# [WHAT TO WORK ON]
If a picture appears among the records, leave it out and set down everything else exactly as it stands.

# [DATA IN THIS EXERCISE]
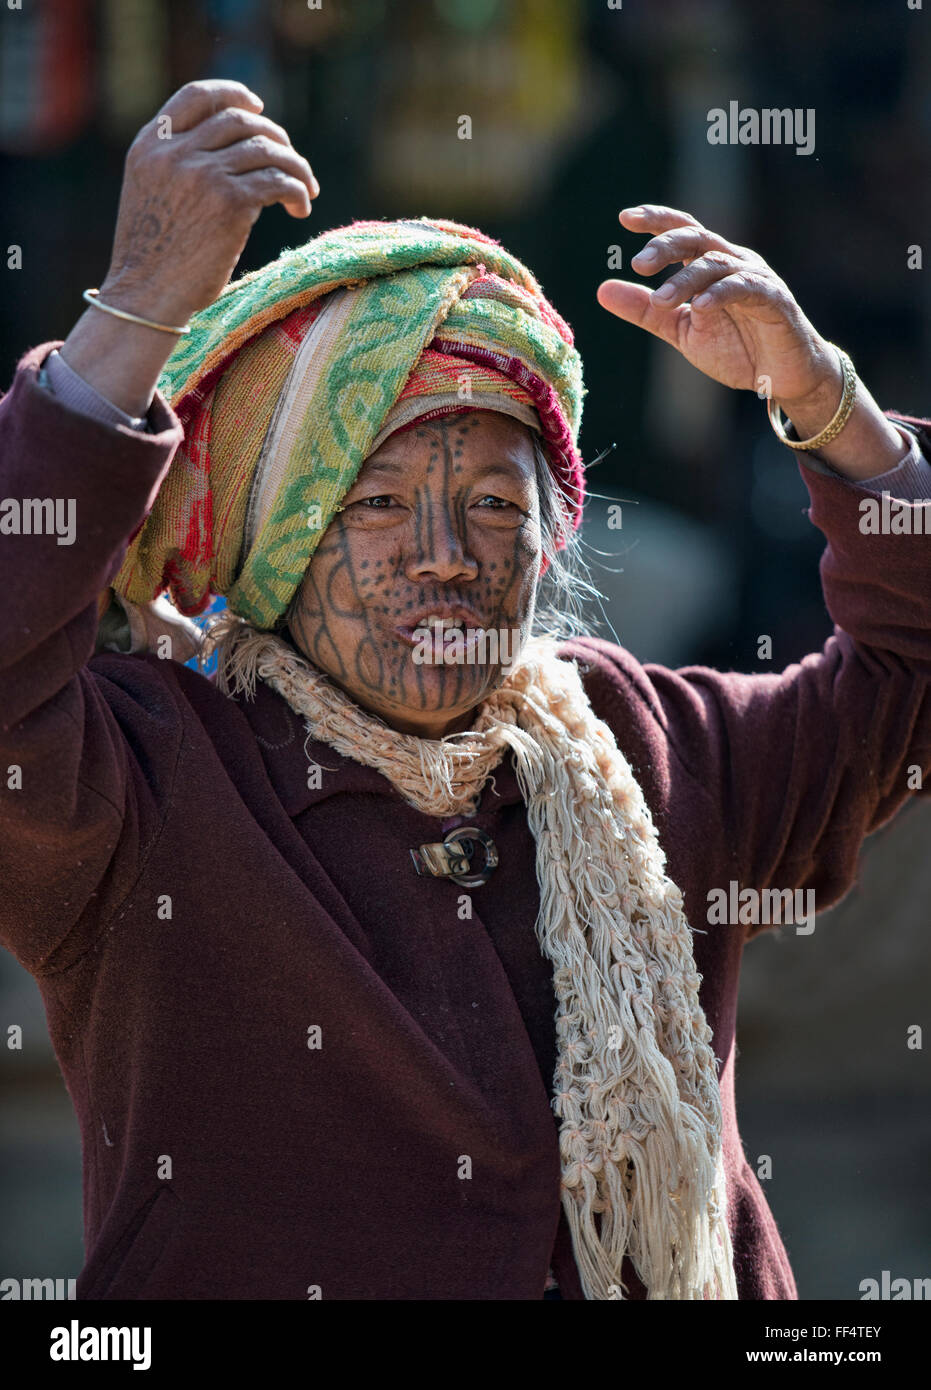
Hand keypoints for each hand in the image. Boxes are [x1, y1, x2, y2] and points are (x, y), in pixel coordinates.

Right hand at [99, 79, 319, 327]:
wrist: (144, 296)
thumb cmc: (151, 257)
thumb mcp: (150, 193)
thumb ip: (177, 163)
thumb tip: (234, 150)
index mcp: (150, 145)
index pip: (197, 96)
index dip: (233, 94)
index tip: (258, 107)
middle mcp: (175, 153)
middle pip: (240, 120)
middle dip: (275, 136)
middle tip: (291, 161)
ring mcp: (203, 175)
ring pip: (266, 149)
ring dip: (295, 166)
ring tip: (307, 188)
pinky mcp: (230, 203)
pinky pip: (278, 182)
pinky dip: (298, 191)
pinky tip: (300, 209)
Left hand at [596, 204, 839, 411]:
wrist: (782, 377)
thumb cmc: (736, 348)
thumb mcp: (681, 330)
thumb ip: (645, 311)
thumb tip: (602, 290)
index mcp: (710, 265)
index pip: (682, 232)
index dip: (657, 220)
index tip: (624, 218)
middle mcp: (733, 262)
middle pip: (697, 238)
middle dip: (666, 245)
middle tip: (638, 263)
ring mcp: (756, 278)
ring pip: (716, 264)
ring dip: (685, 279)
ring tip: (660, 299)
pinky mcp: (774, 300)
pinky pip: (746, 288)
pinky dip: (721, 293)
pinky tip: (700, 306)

# [EXERCISE RESULT]
Hand keypoints for each hand in the image. Boxes are [x1, y1, x2, y2] and points are (x, y), in pixel coordinates.

Right hand at [99, 79, 319, 327]:
wrist: (144, 296)
thumb cmc: (151, 257)
thumb mcp: (150, 193)
thumb ip: (177, 163)
thumb tip: (234, 150)
index mcp: (150, 145)
index pip: (197, 96)
index dip: (233, 94)
index tip: (258, 107)
middle mcp: (175, 153)
middle pip: (240, 120)
middle dip: (275, 136)
middle tip: (291, 161)
ring mcp: (203, 175)
ring pip: (266, 149)
ring dip: (295, 166)
ring tip: (307, 188)
pinky mcp: (230, 203)
pinky pip: (278, 182)
pinky dip: (298, 191)
pinky tip: (300, 209)
Left hand at [596, 204, 839, 411]:
wrist: (782, 377)
thumb cmc: (736, 348)
thumb mcp: (681, 330)
thumb ip: (645, 311)
thumb tip: (602, 290)
index mcp: (710, 265)
index pip: (682, 232)
index dip: (657, 220)
index tip: (624, 218)
middle mcp: (733, 262)
middle pip: (697, 238)
middle dip: (666, 245)
middle tip: (638, 263)
ring mcp: (756, 278)
ring pip: (716, 264)
ring dip: (685, 279)
ring tip: (660, 299)
pinky mcp: (774, 300)
pinky pip: (746, 288)
pinky dip: (721, 293)
pinky tip: (700, 306)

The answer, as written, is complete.